4. Understanding Statements

This one can be really tough when you’re angry, disappointed, sad or frustrated with your loved one’s substance abuse. It can be difficult to offer understanding when you feel like your concerns aren’t being heard and you’ve tried so many times to get him/her to stop using.

This is important: the understanding statement is not about agreeing with or understanding your loved one's drug or alcohol use, but understanding his/her feelings or perceptions of a situation.

People are often more willing to listen to what you have to say if you try to understand their perspective. Using an understanding statement communicates that you are trying to see the world through his/her eyes. The intention is to communicate empathy, love and support. This can be hard to do when you are angry. However, most of us can still connect with the idea that we want to be loving even when we feel angry. This is one way to act loving and supportive, even if we don’t feel that way.

Example of a statement that uses an Understanding Statement. The day before, Jonathan promised Sally that he would come home straight after work so he could be on time for the family dinner (and hopefully not intoxicated). Unfortunately, he’s late and appears to have been drinking again.

Communication Breakdown: “I really hate how you show up drunk to our family dinners. Why do you have to go to happy hour and get wasted before we have dinner?!”

Effective Communication using an Understanding Statement: “I know your job is stressful and going to happy hour helps you unwind from the day. What if I were to pick you up from work on Friday, get pizza and then go to the park with the kids?”

(This statement both expresses understanding about the person’s stressful work situation and offers a sober activity to help the person de-stress.)

5. Be Specific

It helps to be specific about the behavior you want to see, how you feel and your actions. Sometimes we use generalities to communicate, or we use lots of words to avoid saying something difficult or to avoid being turned down. It’s especially important to be specific when you make requests. Instead of making general requests (“I’d like you to help more around the house”), make more specific requests that focus on exactly what you want to change (“I’d like you to take out the trash on Thursday nights.”).
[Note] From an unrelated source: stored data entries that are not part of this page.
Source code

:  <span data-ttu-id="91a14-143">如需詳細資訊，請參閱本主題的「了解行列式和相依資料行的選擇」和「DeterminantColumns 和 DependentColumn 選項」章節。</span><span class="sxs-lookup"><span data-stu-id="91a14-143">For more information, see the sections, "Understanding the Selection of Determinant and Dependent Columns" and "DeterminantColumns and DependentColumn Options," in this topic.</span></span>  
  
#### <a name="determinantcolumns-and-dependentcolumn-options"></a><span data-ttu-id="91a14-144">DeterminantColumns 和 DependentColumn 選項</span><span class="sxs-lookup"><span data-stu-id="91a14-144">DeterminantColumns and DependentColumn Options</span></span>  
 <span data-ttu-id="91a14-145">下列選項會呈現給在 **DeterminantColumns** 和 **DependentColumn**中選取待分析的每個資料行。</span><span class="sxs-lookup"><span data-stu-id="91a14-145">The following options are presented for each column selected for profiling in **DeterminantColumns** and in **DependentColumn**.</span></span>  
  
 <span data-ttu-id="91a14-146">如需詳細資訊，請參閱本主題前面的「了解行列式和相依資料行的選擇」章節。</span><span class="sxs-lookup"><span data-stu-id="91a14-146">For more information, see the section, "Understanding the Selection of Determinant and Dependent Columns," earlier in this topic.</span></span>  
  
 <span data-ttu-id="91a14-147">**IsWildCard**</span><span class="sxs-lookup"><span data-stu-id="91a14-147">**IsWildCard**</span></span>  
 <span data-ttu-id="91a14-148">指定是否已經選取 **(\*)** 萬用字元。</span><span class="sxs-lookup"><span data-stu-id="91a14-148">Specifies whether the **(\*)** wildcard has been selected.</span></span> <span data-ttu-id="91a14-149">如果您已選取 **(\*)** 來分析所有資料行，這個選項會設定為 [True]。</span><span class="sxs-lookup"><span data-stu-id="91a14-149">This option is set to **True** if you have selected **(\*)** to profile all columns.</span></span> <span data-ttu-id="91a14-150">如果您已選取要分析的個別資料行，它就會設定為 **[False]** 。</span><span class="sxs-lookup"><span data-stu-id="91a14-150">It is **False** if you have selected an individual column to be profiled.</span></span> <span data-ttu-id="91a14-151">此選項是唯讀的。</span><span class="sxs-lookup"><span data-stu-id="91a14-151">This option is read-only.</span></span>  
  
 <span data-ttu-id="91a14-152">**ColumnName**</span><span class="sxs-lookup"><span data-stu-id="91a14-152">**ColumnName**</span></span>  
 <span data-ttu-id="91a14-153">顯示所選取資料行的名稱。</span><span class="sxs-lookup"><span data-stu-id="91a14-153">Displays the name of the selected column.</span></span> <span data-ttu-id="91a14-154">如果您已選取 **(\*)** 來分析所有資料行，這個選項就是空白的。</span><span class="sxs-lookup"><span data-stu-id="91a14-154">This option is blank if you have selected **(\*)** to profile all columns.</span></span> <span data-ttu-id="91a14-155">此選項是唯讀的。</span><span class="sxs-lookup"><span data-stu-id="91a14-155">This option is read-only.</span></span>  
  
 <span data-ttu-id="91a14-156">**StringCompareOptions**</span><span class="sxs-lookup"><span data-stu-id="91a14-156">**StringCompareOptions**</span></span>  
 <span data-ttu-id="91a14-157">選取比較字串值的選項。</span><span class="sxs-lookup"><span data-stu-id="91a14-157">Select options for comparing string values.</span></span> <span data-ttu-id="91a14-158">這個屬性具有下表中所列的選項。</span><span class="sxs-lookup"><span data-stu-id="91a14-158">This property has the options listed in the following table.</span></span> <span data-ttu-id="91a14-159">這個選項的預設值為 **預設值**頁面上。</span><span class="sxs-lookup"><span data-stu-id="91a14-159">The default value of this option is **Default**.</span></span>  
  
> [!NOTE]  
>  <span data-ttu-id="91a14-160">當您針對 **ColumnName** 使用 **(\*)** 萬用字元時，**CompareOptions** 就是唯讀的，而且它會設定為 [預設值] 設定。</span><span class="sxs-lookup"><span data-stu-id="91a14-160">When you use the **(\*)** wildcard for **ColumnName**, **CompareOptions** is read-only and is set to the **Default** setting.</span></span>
When we speak in general terms or when we are vague, it’s hard for others to know how to respond. Getting straight to the point and expressing exactly what you want leaves less room for confusion. It’s okay for you to have feelings and to make requests. You will have better communication if you  own what you want, express clearly how you feel and state specifically what you will do.

Example of Being Specific. In this example, Sally is feeling stressed out and overwhelmed with all of her responsibilities (rightly so!) and she would like Jonathan to help out a bit more on the weekends. In the past, Jonathan has taken the kids to the park to give Sally a break from her parenting duties. He and the kids seem to really enjoy their time at the park, and Jonathan will not drink if he has to drive the kids anywhere.

Communication Breakdown:  “The other day I was so stressed out! I had to take care of the kids, do all the cleaning, and cook dinner. I just feel like I’m doing everything around here and you never help out. Maybe if you didn’t drink so much you could help around the house. I just don’t know what to do. Maybe you could stop drinking and help me out sometimes.”

Effective Communication Being Specific:  “I feel stressed out when I have to cook dinner and look after the kids. I would like you to take the kids to the park today so I can make dinner more quickly. Then, we will all be less stressed at dinner.”

(Often it’s the case that effective communications combine several of these strategies. In the example above, the communication also includes positive phrasing.)